Well deal is done, no issues. Glad yall agree, better safe than sorry. I'm a nice guy but I don't trust people till I get to know them a little especially in this day and age. And meeting a guy in parking lot that saw an ad on craigslist and called me... He could be anyone from just a normal guy wanting a deal to a scam artist or someone that has friends that are planning to rob me. I had my glock under my shirt just in case though.


----------



## w8tnonu22 (Feb 3, 2009)

I saw an episode of Unsolved Mysteries just the other day where a couple was selling a computer and it turns out he was some psycho. He killed the girl and almost killed the guy. I am fortunately able to carry my sidearm just about anywhere. I feel nude without mine, but I see a lot of the worst in people.


----------



## AUbruterider (Feb 9, 2009)

I do the same - never empty handed or alone.


----------



## bump530 (Jan 5, 2009)

TX4PLAY said:


> Although hefty, I tote my 1911 most every where I go also.


thanks for not shootin lmfao


----------



## Polaris425 (Dec 16, 2004)

Alabama has most of the same recip. states...


----------



## HeadC1 (Feb 11, 2009)

Maybe its because I'm from a small town but I've never really worried about. Anything that I've bought and had to meet someone for, I've talked to a few times on the phone and they have seemed alright though. I don't even own a hand gun. I want one but we use shotguns and rifles alot more.


----------



## TX4PLAY (Jan 18, 2009)

I may pack a sidearm my whole life and (hopefully) never use it in a life threatening situation but consider it a tool like a winch, I'd rather have it and not need it than need it and not have it.


----------



## Kurly (Feb 25, 2009)

I pack TWO guns with me all day every day!!!! The bigger of the two is my right ARM........Faster also due to only having 4 fingers.....LOL!!!!!! And outside of the madness we a shooting family around here, a monthly ritual teachs them early. Cold steel in every corner. Craigs list is full of scams. I do only have 4 fingers all jokes aside.


----------



## Yesterday (Jan 2, 2009)

no shocka for you! what happened though man?


----------



## KMKjr (Jan 9, 2009)

I'd have to own a handgun to do this, and luckily I live in a place where you don't have to lock your doors at night (but the wife lock her up like Ft Knox, with alarms, deadbolts, montion sensors.... ).

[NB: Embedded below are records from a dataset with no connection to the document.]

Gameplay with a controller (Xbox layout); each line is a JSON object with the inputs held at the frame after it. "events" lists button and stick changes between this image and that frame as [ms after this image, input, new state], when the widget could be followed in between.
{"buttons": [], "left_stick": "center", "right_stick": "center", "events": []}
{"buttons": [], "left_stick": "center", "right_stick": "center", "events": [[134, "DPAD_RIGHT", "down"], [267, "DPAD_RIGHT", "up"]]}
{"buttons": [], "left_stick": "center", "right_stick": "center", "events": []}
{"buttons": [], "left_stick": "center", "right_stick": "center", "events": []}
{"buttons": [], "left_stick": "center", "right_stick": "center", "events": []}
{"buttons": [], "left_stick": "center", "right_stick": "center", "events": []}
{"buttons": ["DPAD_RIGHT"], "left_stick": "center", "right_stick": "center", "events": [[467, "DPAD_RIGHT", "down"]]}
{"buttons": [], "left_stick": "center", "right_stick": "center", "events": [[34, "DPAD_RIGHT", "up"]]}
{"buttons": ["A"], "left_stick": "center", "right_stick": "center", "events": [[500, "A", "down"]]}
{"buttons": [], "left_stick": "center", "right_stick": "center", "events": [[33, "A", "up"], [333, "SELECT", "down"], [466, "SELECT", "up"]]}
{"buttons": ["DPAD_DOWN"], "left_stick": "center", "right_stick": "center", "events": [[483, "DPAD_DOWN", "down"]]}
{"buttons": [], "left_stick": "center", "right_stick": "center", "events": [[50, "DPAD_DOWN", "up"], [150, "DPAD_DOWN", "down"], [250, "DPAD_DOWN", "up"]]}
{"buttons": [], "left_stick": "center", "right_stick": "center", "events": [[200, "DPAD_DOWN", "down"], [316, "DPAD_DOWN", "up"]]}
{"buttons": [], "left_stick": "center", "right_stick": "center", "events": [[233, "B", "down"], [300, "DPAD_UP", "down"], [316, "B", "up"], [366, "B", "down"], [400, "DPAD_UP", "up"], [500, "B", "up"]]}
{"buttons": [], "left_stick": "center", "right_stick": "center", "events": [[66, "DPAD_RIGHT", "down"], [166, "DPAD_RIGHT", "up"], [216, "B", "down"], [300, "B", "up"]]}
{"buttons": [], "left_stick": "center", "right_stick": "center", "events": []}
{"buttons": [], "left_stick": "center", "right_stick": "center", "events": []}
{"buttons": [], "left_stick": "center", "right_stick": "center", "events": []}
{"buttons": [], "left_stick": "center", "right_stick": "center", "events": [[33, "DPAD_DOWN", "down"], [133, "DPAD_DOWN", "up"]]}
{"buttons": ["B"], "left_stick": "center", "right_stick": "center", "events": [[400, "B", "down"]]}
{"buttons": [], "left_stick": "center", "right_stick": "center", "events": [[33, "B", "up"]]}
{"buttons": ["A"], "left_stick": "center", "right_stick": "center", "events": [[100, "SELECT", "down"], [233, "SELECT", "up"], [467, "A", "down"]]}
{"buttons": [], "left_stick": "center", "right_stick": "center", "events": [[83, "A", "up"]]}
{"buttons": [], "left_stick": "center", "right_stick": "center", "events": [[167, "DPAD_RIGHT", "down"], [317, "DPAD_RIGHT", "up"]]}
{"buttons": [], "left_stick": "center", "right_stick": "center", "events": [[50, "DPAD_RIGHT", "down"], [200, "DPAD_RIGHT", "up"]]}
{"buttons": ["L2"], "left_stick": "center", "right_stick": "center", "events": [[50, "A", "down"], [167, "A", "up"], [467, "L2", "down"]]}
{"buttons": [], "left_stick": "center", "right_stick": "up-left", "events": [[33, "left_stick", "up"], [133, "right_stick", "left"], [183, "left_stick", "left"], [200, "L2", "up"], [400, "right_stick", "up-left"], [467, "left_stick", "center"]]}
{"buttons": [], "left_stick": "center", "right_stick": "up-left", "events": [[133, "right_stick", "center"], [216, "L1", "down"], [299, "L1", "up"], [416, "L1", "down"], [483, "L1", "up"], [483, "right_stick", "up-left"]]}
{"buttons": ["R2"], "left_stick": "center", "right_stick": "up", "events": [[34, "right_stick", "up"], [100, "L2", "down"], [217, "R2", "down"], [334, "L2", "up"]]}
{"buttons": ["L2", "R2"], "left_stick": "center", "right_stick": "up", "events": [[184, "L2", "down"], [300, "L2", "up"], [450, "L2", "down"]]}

But if I had to, it would be hard to hide the 30.06.....lol


----------



## TX4PLAY (Jan 18, 2009)

Yeah, that'd be hard to stick down your pant leg.


----------



## Kurly (Feb 25, 2009)

Fireing the GUNS sometimes has repercusions............bad case of gangreen and about lost my hand. Injections every 8 hours through a pik line to my heart for 11 weeks saved my hand but lost the finger and 3/4 of the knuckle! I dont regret it as the beating was needed, but think twice now before cutting em loose.


----------



## langford2000 (Mar 5, 2009)

I carry mine with me too. I look at it this way - if everythings cool we all go home, if somethings jacked up then I want all the help I can get. You never know a stangers intentions untill your'e headed home and the deals done.


----------



## mrkd1 (Feb 27, 2009)

Don't have one myself,don't see any need..
Have gotten out of the truck in parts of NYC and Detroit to get a pop before without thinking about it, and got asked "where you from boy" just smile and say Canada.
Do own a little moose gun have a few of them around here, don't think your hand guns would even feel like a tick bit to them..


----------